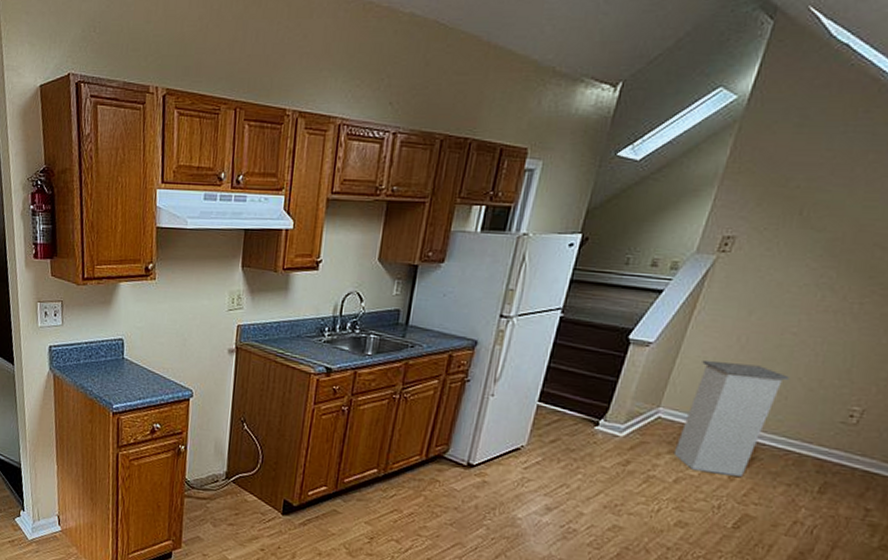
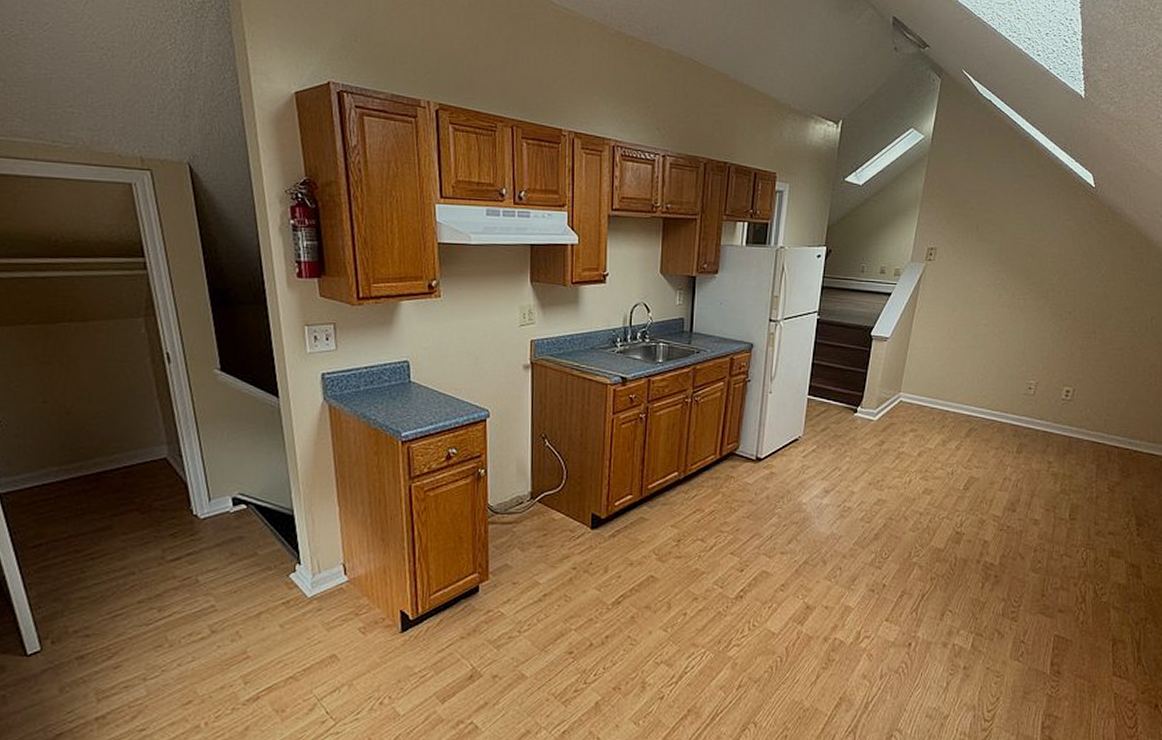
trash can: present [673,361,791,477] -> none [915,351,987,445]

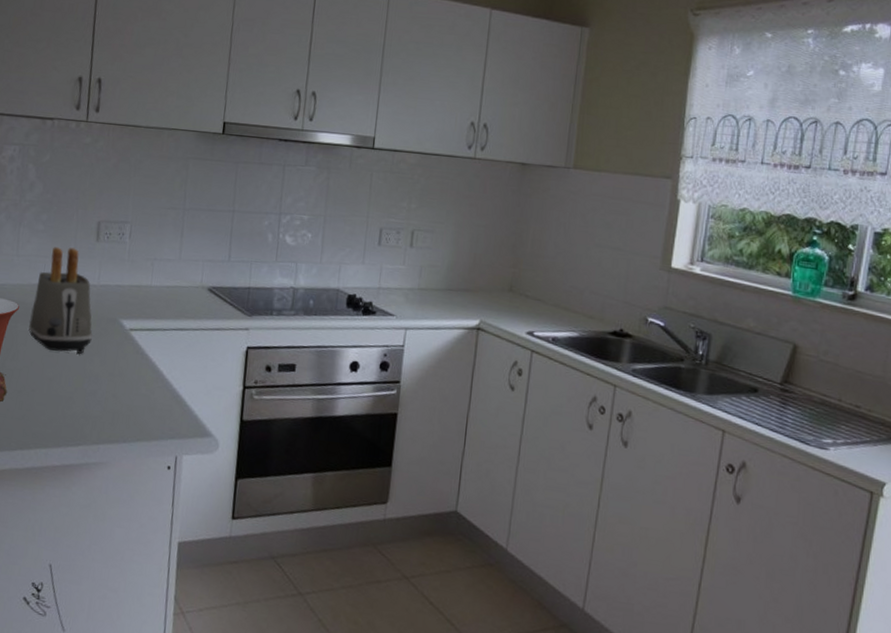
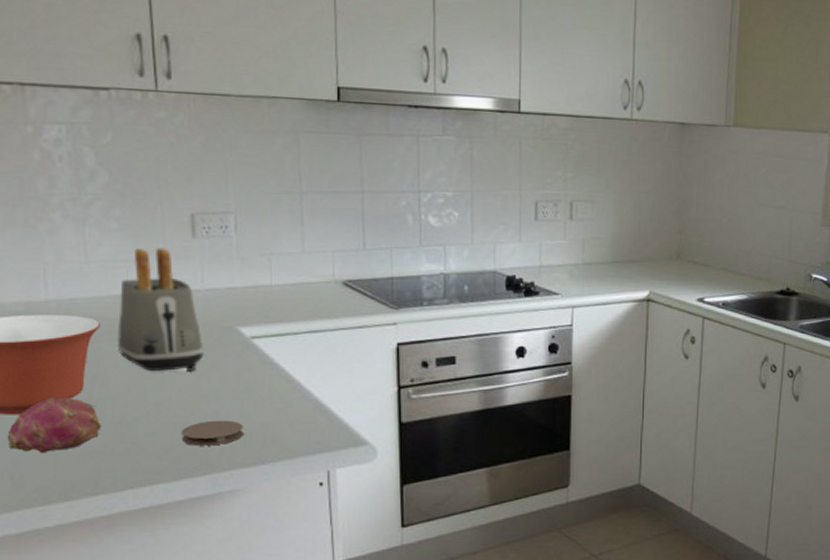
coaster: none [64,398,114,421] -> present [181,420,244,446]

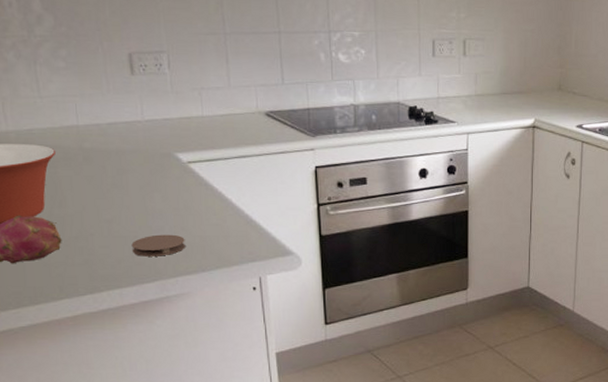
toaster: present [118,247,205,371] -> none [70,83,148,192]

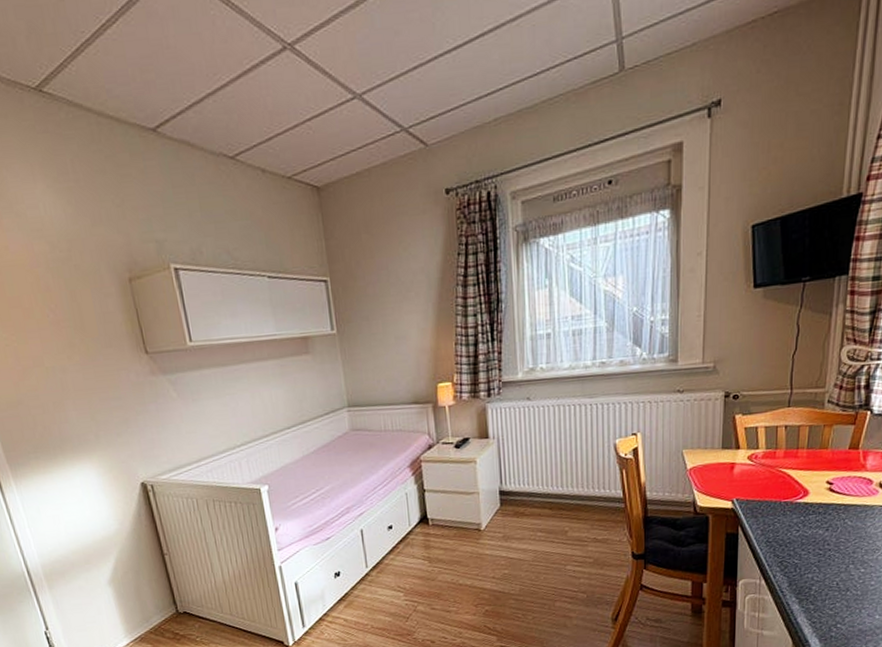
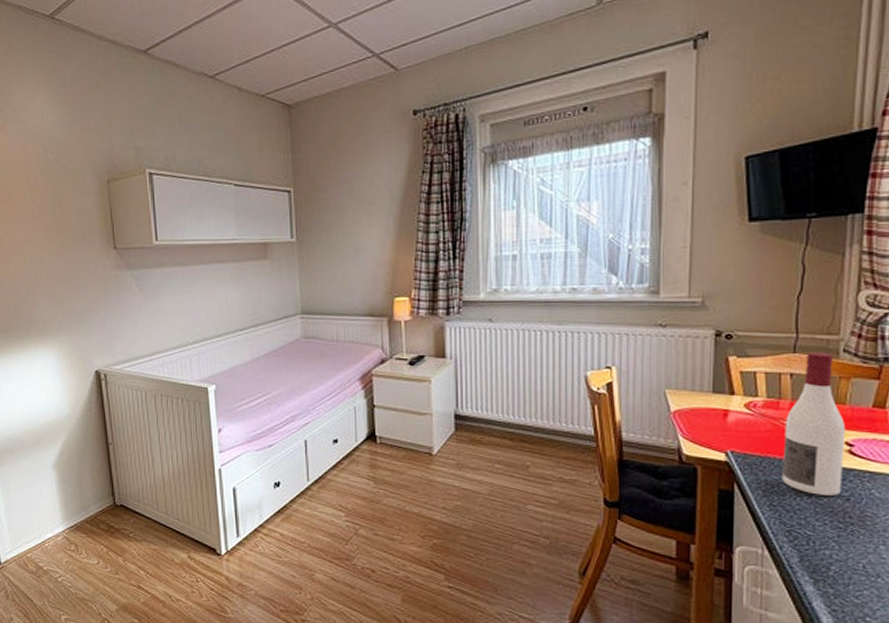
wine bottle: none [776,404,828,530] -> present [782,352,846,497]

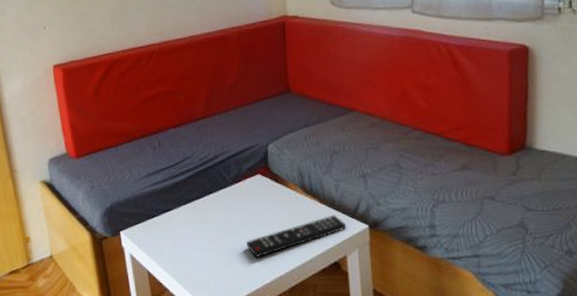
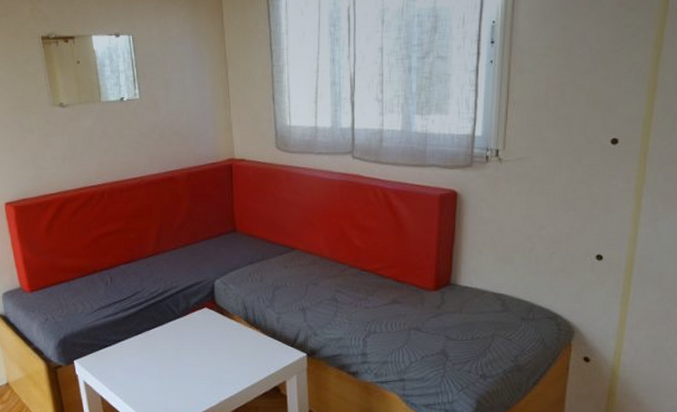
remote control: present [247,215,347,257] -> none [194,344,287,383]

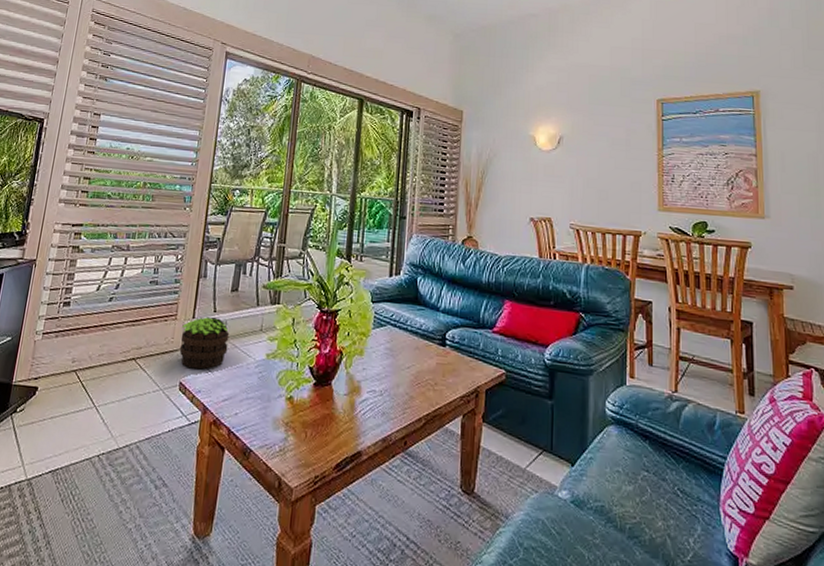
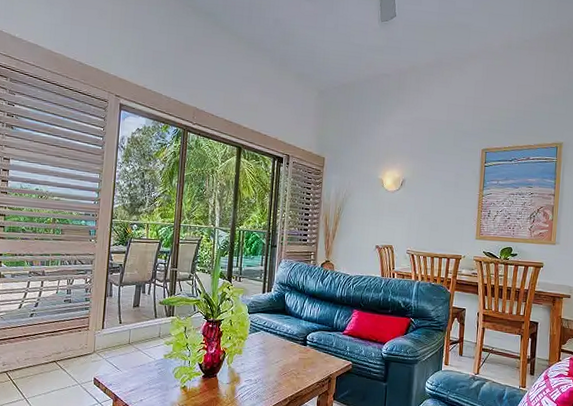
potted plant: present [179,316,230,370] -> none [92,327,133,368]

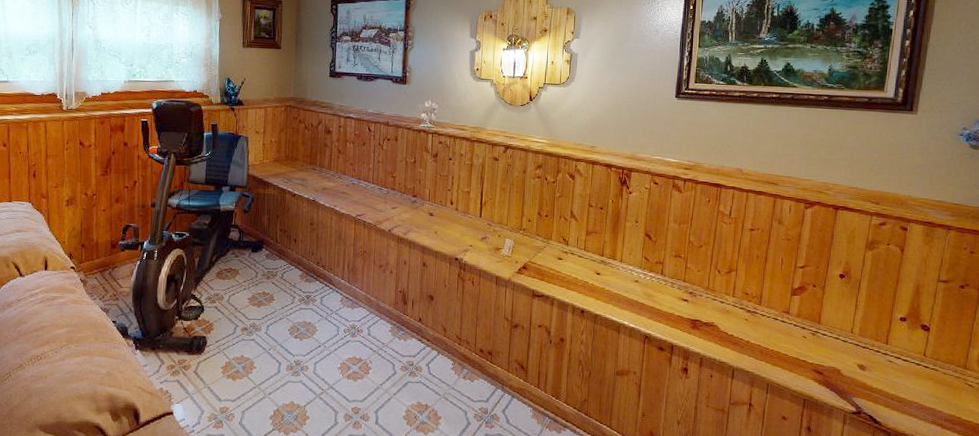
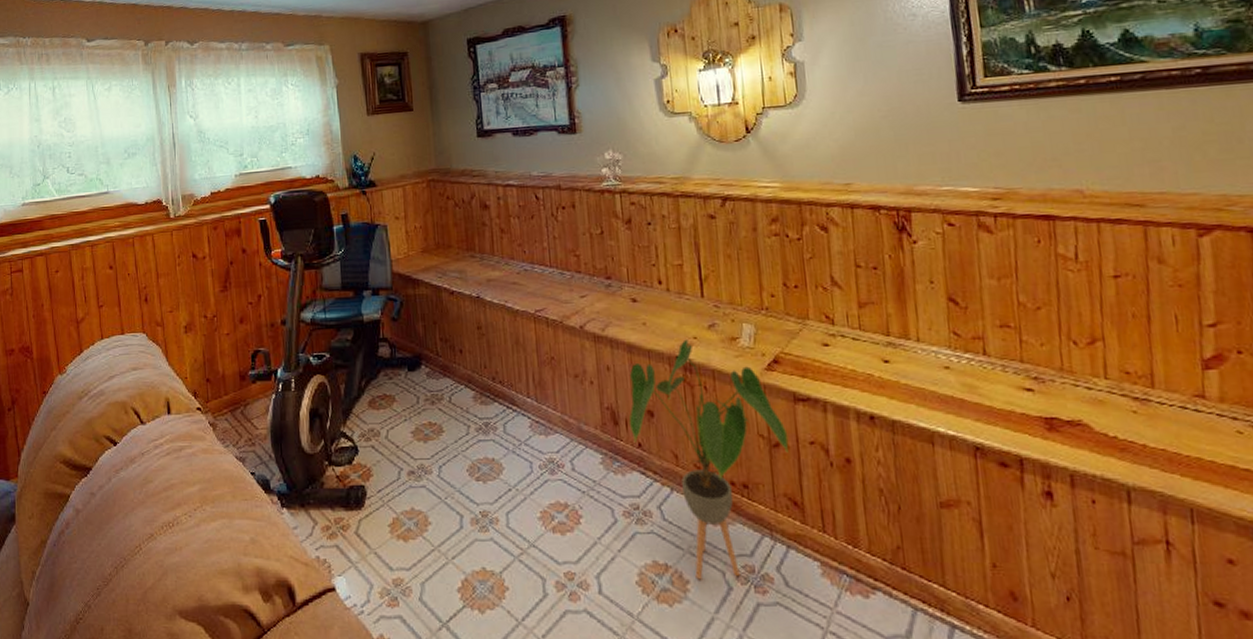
house plant: none [414,246,525,417] -> present [629,339,789,580]

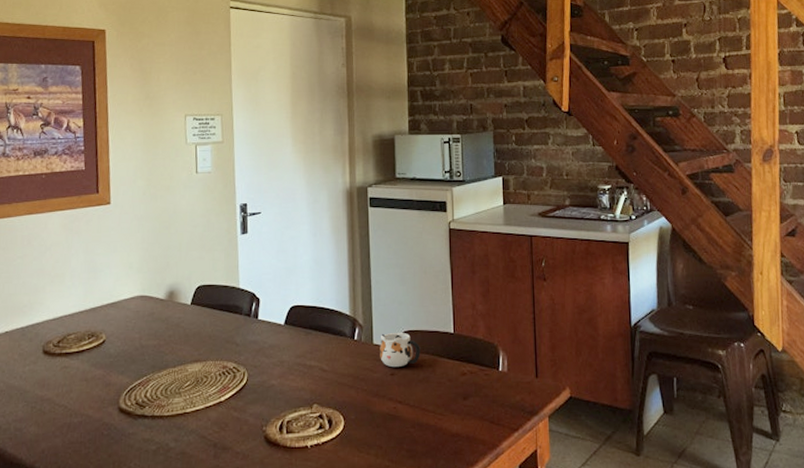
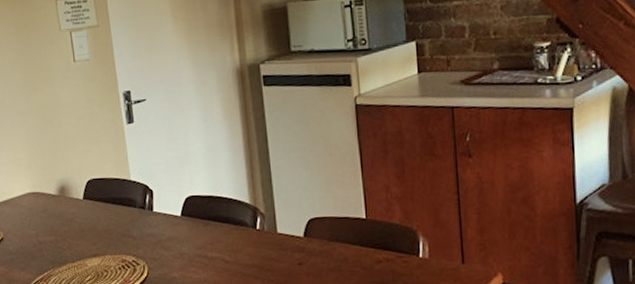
mug: present [380,332,421,368] -> none [284,219,330,257]

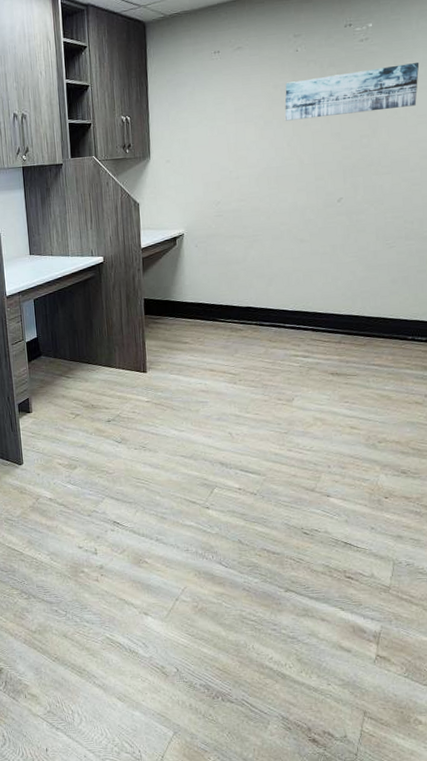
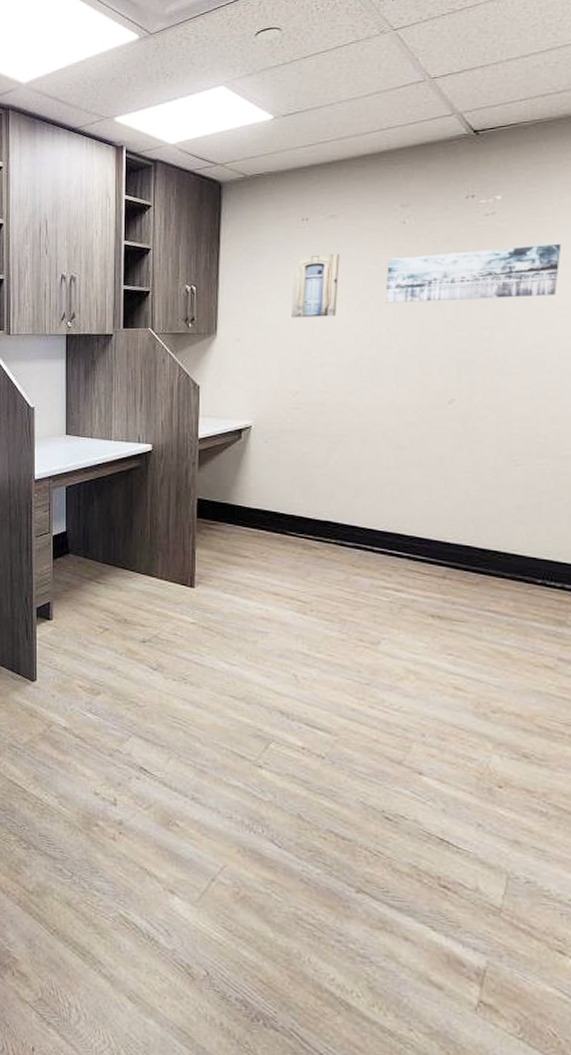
wall art: none [209,81,247,139] -> present [291,254,340,318]

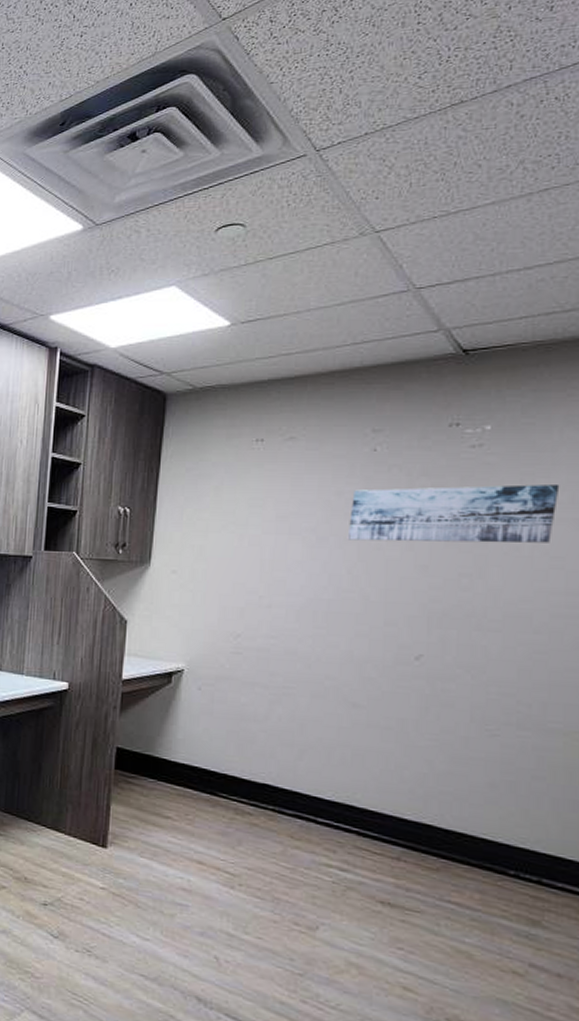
wall art: present [291,254,340,318] -> none [237,480,297,552]

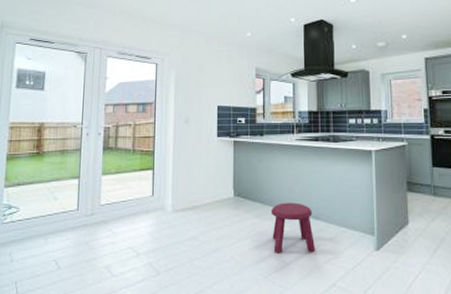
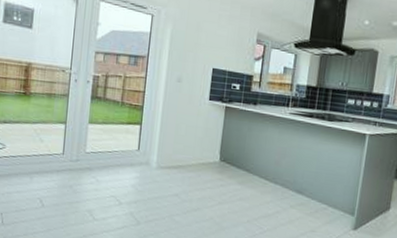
stool: present [270,202,316,255] -> none [252,173,296,224]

------------------------------------------------------------------------

From the material above, output only the span of lines that starts at the one containing "coaster: none [64,398,114,421]" and finishes at the one containing "wall art: present", word for word and free of pictures.

coaster: none [64,398,114,421] -> present [181,420,244,446]

toaster: present [118,247,205,371] -> none [70,83,148,192]

wine bottle: none [776,404,828,530] -> present [782,352,846,497]

remote control: present [247,215,347,257] -> none [194,344,287,383]

potted plant: present [179,316,230,370] -> none [92,327,133,368]

house plant: none [414,246,525,417] -> present [629,339,789,580]

mug: present [380,332,421,368] -> none [284,219,330,257]

wall art: none [209,81,247,139] -> present [291,254,340,318]

wall art: present [291,254,340,318] -> none [237,480,297,552]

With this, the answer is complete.